Time-asymptotic stability of composite waves of degenerate Oleinik shock and rarefaction for non-convex conservation laws with Cattaneo's law
Yuxi Hu, Ran Song
TL;DR
The paper proves the time-asymptotic stability of a composite wave formed by a degenerate Oleinik shock and a rarefaction for a 1D non-convex conservation law with Cattaneo's law. It constructs the composite wave using a degenerate viscous Oleinik shock and a smooth approximate rarefaction, then analyzes perturbations via a time-dependent shift and a weight function within a relative entropy framework. By establishing a sequence of a priori estimates—$L^2$ relative-entropy, high-order $H^2$, and dissipative bounds—the authors close the energy method under small shock strength and perturbations, showing global existence and convergence to the composite wave with the shift rate vanishing at infinity. This work extends stability results to relaxed hyperbolic systems with non-convex flux, illustrating how a combination of Oleinik entropy, a-contraction with time-dependent shifts, and weighted energy methods can control complex wave interactions.
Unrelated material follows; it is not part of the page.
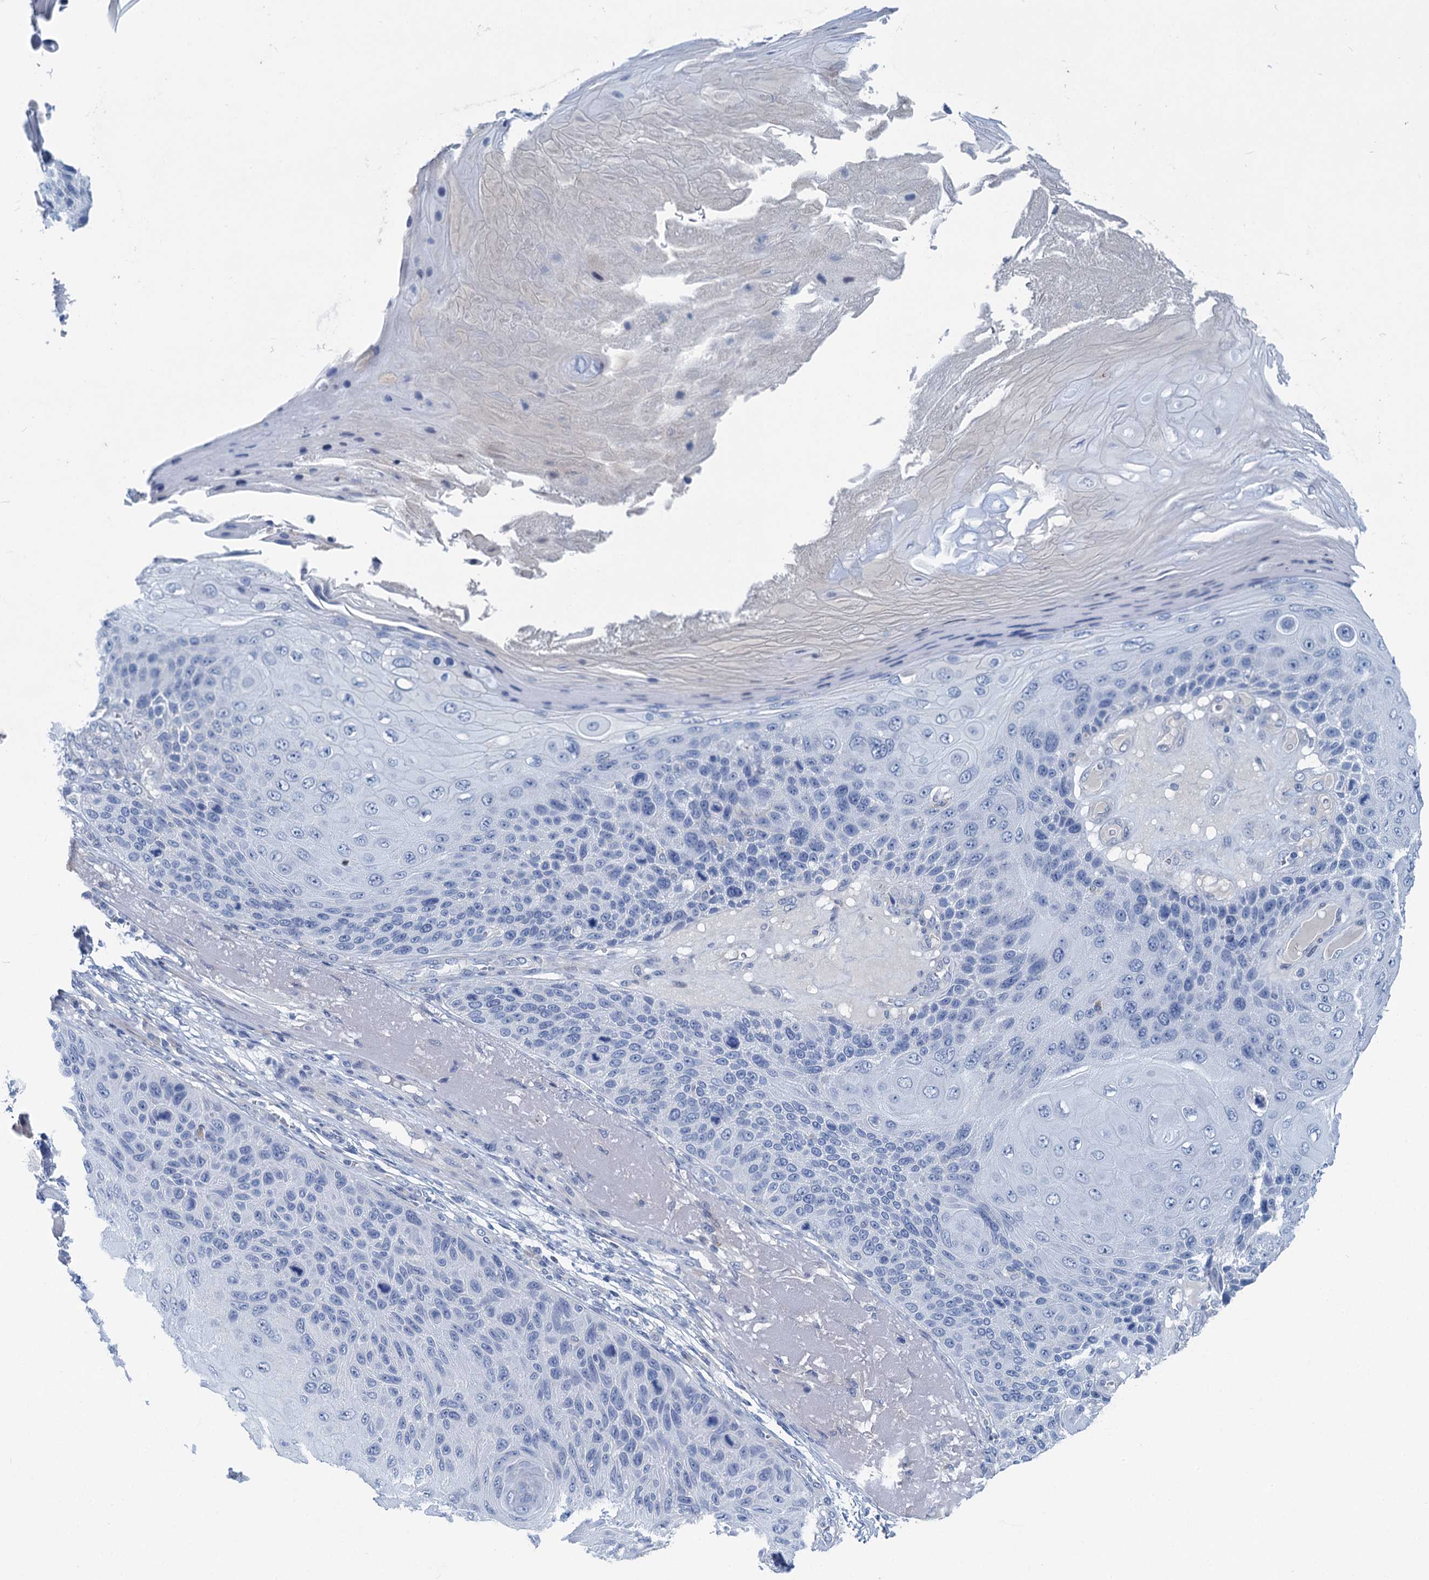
{"staining": {"intensity": "negative", "quantity": "none", "location": "none"}, "tissue": "skin cancer", "cell_type": "Tumor cells", "image_type": "cancer", "snomed": [{"axis": "morphology", "description": "Squamous cell carcinoma, NOS"}, {"axis": "topography", "description": "Skin"}], "caption": "A histopathology image of squamous cell carcinoma (skin) stained for a protein displays no brown staining in tumor cells.", "gene": "CHDH", "patient": {"sex": "female", "age": 88}}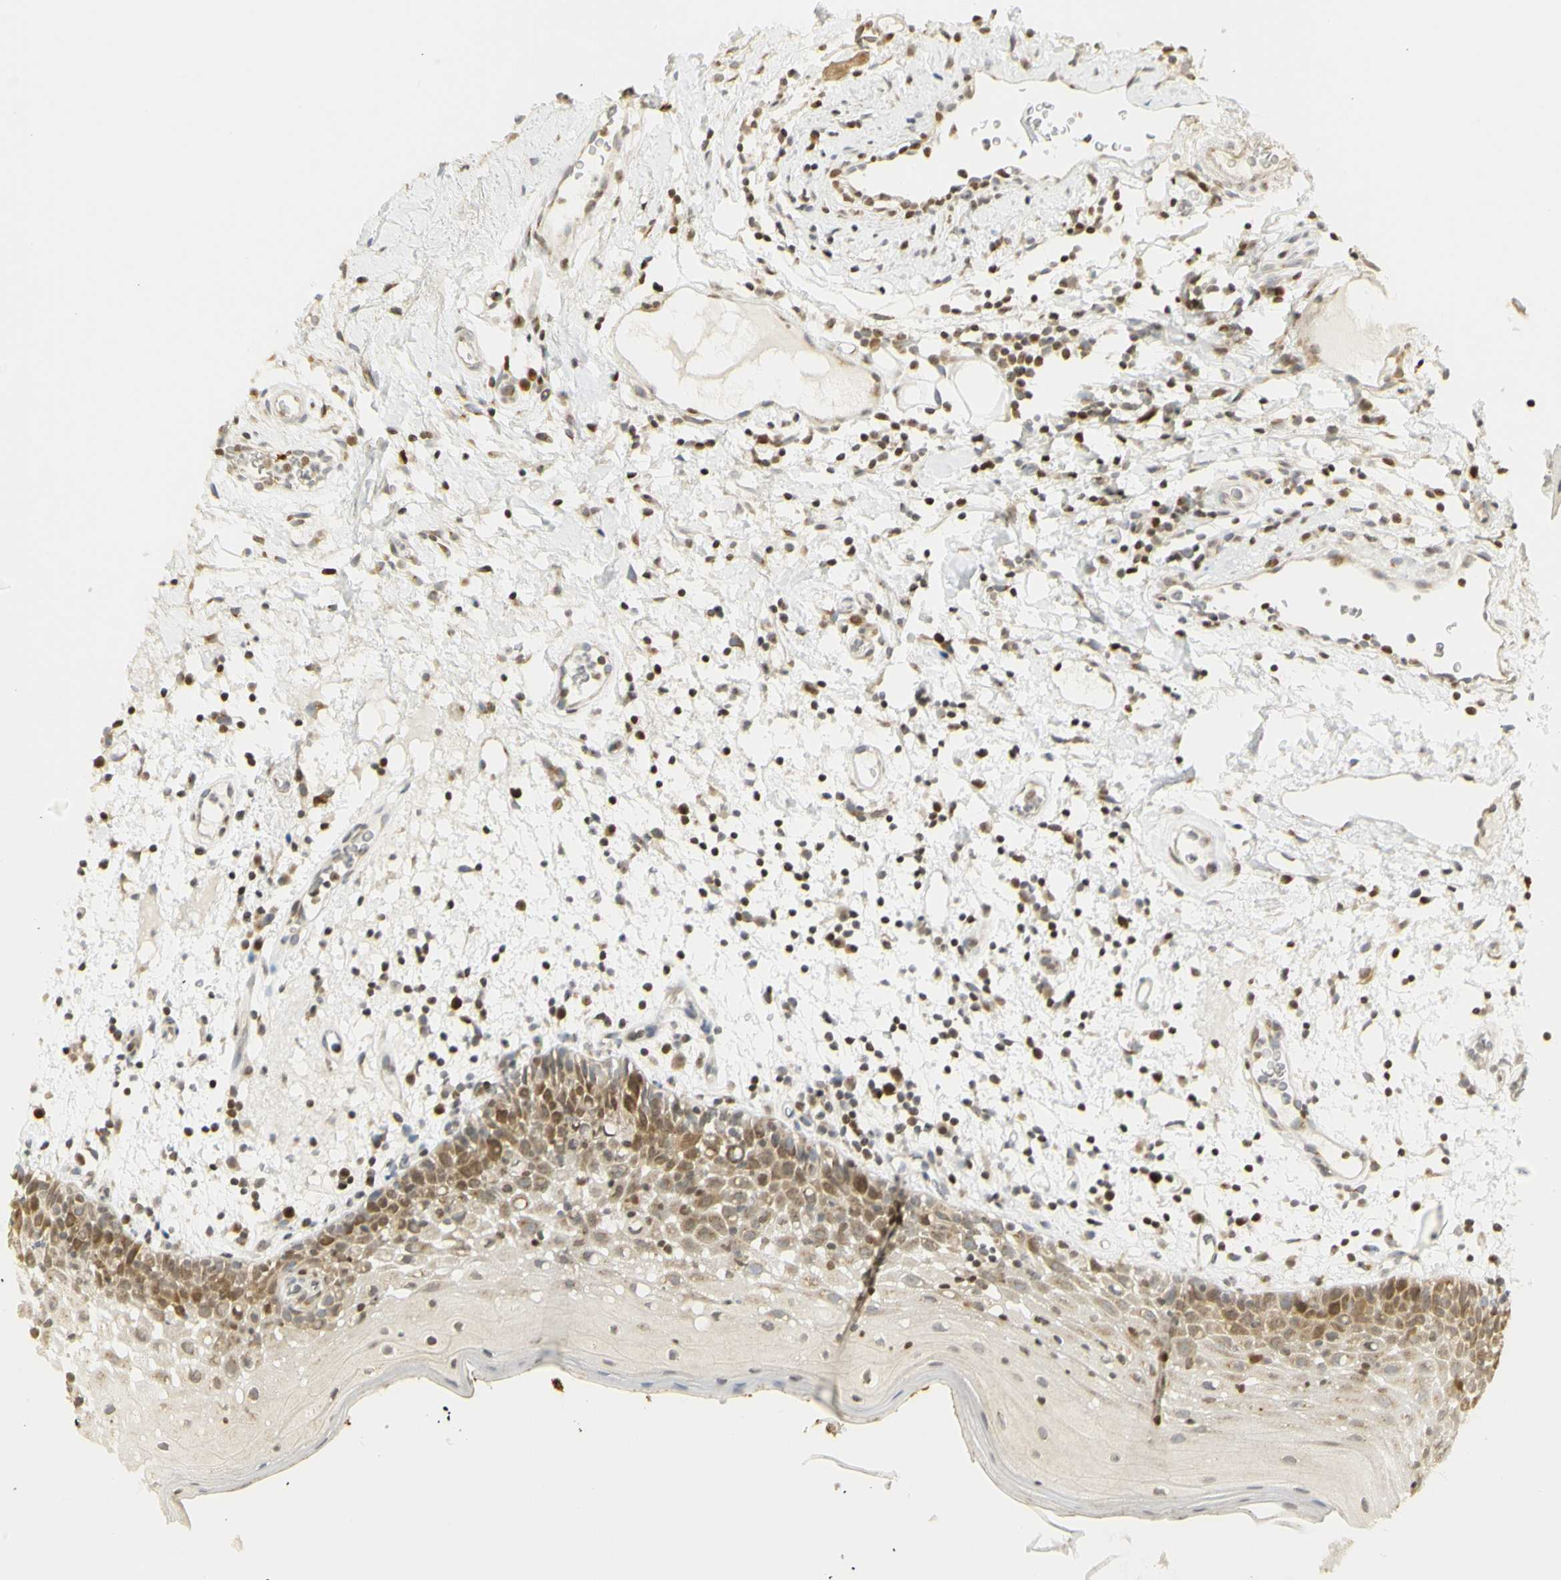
{"staining": {"intensity": "moderate", "quantity": ">75%", "location": "cytoplasmic/membranous,nuclear"}, "tissue": "oral mucosa", "cell_type": "Squamous epithelial cells", "image_type": "normal", "snomed": [{"axis": "morphology", "description": "Normal tissue, NOS"}, {"axis": "morphology", "description": "Squamous cell carcinoma, NOS"}, {"axis": "topography", "description": "Skeletal muscle"}, {"axis": "topography", "description": "Oral tissue"}], "caption": "Moderate cytoplasmic/membranous,nuclear staining is appreciated in about >75% of squamous epithelial cells in unremarkable oral mucosa. The staining was performed using DAB to visualize the protein expression in brown, while the nuclei were stained in blue with hematoxylin (Magnification: 20x).", "gene": "KIF11", "patient": {"sex": "male", "age": 71}}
The findings have implications for understanding long-time behavior in non-convex conservation laws with finite-speed heat conduction and contribute to the theory of composite wave stability in relaxed models.
Abstract
This paper examines the large-time behavior of solutions to a one-dimensional conservation law featuring a non-convex flux and an artificial heat flux term regulated by Cattaneo's law, forming a 2$\times$2 system of hyperbolic equations. Under the conditions of small wave strength and sufficiently small initial perturbations, we demonstrate the time-asymptotic stability of a composite wave that combines a degenerate Oleinik shock and a rarefaction wave. The proof utilizes the Oleinik entropy condition, the a-contraction method with time-dependent shifts, and weighted energy estimates.